In cambio di una nuova pax interna al Pd (con Cuperlo e i suoi di certo, forse anche con Bersani) Renzi sarebbe dunque pronto a sacrificare i capisaldi dell’Italicum o a farlo talmente a fette da renderlo irriconoscibile. Un modo, certo, per togliere un arma polemica al Fronte del No, a D’Alema e, ad oggi, allo stesso Bersani: la “torsione autoritaria” che deriverebbe dal “combinato disposto” tra legge elettorale e riforma costituzionale. O, forse, solo un modo per spaccare per sempre la minoranza dem, dividendo Cuperlo da Bersani. Renzi e i suoi sarebbero anche disponibili a mettere nero su bianco un documento ufficiale del Pd su come cambiare, seguendo i punti prima citati, la legge elettorale.
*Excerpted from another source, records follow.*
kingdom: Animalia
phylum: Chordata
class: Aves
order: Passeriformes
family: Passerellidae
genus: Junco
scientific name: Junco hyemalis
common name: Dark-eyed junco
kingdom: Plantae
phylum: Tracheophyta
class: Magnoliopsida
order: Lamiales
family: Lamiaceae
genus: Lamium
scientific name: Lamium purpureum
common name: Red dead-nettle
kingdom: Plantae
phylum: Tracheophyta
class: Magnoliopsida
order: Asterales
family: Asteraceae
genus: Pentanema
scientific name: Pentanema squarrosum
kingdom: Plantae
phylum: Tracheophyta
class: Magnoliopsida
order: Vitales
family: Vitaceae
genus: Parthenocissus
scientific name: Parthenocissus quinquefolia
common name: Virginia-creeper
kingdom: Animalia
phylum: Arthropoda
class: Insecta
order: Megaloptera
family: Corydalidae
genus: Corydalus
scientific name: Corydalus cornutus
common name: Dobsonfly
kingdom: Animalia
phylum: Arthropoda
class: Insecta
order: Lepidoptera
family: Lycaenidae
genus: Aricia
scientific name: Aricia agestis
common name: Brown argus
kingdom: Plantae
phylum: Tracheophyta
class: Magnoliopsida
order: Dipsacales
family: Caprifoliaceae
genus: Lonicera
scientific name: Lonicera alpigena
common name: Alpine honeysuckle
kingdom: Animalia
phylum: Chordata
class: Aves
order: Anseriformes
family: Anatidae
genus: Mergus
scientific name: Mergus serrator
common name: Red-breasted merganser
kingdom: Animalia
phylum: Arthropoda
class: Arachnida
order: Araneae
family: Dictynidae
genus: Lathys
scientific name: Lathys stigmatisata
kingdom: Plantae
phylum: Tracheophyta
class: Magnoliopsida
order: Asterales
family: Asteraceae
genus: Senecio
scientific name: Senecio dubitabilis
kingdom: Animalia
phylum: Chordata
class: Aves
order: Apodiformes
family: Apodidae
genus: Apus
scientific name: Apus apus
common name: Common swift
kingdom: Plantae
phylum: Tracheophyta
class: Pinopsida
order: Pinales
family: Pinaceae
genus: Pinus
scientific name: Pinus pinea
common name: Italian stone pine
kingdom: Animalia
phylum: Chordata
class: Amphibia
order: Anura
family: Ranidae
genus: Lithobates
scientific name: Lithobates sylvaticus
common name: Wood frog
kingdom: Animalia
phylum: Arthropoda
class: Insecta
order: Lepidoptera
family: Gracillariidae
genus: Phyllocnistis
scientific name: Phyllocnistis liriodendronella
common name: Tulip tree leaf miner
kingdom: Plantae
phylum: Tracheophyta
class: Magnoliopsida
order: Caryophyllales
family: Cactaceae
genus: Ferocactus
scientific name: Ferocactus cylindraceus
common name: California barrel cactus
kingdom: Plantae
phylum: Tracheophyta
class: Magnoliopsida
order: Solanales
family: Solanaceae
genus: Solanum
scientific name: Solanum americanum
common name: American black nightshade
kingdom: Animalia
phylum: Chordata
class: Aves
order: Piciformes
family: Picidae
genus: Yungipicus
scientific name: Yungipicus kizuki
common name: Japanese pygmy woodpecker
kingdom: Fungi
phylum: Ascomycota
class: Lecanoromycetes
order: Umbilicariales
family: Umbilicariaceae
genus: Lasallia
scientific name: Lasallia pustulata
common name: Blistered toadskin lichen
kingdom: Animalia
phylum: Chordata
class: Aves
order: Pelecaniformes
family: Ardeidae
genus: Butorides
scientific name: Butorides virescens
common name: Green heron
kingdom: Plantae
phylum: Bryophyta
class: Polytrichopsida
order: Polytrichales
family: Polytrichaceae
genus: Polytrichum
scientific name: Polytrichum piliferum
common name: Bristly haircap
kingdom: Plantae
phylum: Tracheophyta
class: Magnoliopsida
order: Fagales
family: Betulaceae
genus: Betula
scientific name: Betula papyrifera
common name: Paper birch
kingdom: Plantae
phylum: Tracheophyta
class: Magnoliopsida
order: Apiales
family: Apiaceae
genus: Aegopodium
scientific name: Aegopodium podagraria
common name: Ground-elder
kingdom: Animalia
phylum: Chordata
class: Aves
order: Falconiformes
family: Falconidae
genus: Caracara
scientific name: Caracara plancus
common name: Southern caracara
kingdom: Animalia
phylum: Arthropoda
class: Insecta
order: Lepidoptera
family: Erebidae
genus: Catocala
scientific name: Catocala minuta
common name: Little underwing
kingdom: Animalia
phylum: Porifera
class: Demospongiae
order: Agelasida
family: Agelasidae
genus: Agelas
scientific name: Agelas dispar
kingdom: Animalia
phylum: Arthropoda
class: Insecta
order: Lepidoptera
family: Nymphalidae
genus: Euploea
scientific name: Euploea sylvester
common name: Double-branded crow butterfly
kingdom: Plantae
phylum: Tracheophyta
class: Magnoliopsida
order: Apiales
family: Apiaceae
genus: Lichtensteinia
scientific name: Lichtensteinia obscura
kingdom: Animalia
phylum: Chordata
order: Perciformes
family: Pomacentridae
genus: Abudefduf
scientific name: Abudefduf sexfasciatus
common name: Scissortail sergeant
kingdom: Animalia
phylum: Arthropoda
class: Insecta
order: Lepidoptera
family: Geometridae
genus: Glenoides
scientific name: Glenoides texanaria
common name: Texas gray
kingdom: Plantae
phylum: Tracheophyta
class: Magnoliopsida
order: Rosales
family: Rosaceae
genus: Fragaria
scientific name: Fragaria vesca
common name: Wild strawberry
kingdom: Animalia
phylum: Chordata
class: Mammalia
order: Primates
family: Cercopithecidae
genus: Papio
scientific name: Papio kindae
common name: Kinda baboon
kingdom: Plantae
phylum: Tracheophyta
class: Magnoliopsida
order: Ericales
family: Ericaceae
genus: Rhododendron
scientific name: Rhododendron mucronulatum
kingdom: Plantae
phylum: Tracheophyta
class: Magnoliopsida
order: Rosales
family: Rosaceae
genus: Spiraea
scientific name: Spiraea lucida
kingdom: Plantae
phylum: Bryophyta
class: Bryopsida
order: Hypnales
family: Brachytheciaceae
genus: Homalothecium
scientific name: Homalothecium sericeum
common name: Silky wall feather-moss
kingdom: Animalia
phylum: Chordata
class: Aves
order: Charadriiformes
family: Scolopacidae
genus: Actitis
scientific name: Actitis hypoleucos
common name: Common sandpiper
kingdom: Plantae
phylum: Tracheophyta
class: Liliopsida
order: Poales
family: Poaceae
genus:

Un atto solenne del partito che si tradurrebbe in un progetto di legge da depositare in commissione Affari costituzionali e/o in un voto della Direzione del Pd sul tema. Prima del 4 dicembre, data del referendum, non dopo, proprio per testimoniare la reale volontà a cambiare.

Se questo è il retroscena dell’incontro informale che si è tenuto ieri mattina tra i membri della commissione del Pd sull’Italicum (il vicesegretario Guerini, il presidente del partito Orfini, i capigruppo di Camera e Senato, Rosato e Zanda, Cuperlo per conto della minoranza), la scena è, ovviamente, da i contorni assai indefiniti. Eppure, stavolta persino i segnali di fumo parlano. Zanda, di solito parco di dichiarazioni, dice: “La riunione è andata bene. La prossima settimana chiudiamo”. Il prudente e circospetto Guerini ammette: “Ci sono stati dei passi avanti, in tempi brevi troveremo una soluzione”, poi a un collega rivela: “I contenuti dell’accordo ci sono, ma se escono salta tutto” (del resto sarà Guerini che dovrà fare, poi, il giro di tutte le altre forze politiche per convincerle). A Cuperlo potrebbe riuscire, dunque, nell’impresa in cui hanno fallito in tanti: convincere Renzi a suicidare il ‘suo’ Italicum. Il leader di Sinistra dem, però, chiede al premier un impegno diretto e solenne: “Renzi deve metterci la faccia”, dicono i suoi, “assumere un impegno pubblico e solenne su come e quando cambiare la legge elettorale prima del 4 dicembre”. I cuperliani assicurano anche che “Gianni lavora perché tutta la sinistra resti unita e Bersani e i suoi si convincano dell’accordo”, ma Cuperlo sa bene che il rischio di una rottura interna alla minoranza, con i bersaniani già tutti schierati per il No al referendum e pronti a disertare in massa la manifestazione di sabato a Roma (Cuperlo, invece, ci sarà), è altissimo. Anche e forse soprattutto per questo motivo Cuperlo chiede che la revisione dell’Italicum sappia di rivoluzione.